### Selected passage
☆ ☆ ☆
Answer
$\frac{{{x}^{n}}{{e}^{ax}}}{a}-\frac{n}{a}\int{{{x}^{n-1}}{{e}^{ax}}dx},\text{ }a\ne 0$
Work Step by Step
\[\begin{align}
& \int{{{x}^{n}}{{e}^{ax}}}dx \\
& \text{Integrate by parts} \\
& \text{Let }u={{x}^{n}}\to du=n{{x}^{n-1}}dx \\
& dv={{e}^{ax}}dx\to v=\frac{1}{a}{{e}^{ax}} \\
& \text{Using the integration by parts formula} \\
& \int{udv}=uv-\int{vdu} \\
& \int{{{x}^{n}}{{e}^{ax}}}dx=\frac{1}{a}{{x}^{n}}{{e}^{ax}}-\int{\left( \frac{1}{a}{{e}^{ax}} \right)\left( n{{x}^{n-1}} \right)dx} \\
& \int{{{x}^{n}}{{e}^{ax}}}dx=\frac{{{x}^{n}}{{e}^{ax}}}{a}-\frac{n}{a}\int{{{x}^{n-1}}{{e}^{ax}}dx},\text{ }a\ne 0 \\
\end{align}\]
☆ ☆ ☆
### Data segment
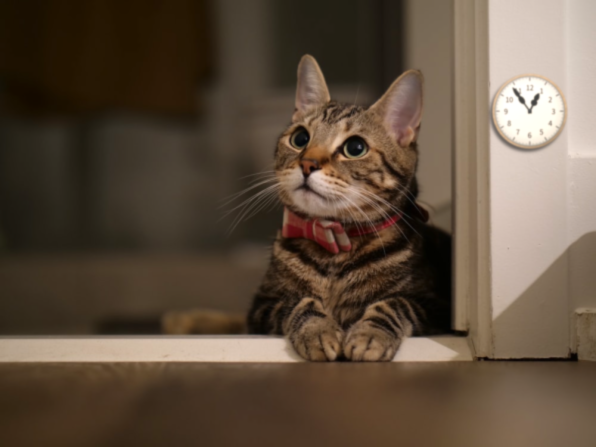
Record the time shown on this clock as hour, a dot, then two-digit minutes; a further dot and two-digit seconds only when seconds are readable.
12.54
☆ ☆ ☆
### Work to complete
Translate the instruction "Integrate by parts" from the worked integration solution into Spanish.

### Task solution
Integra por partes.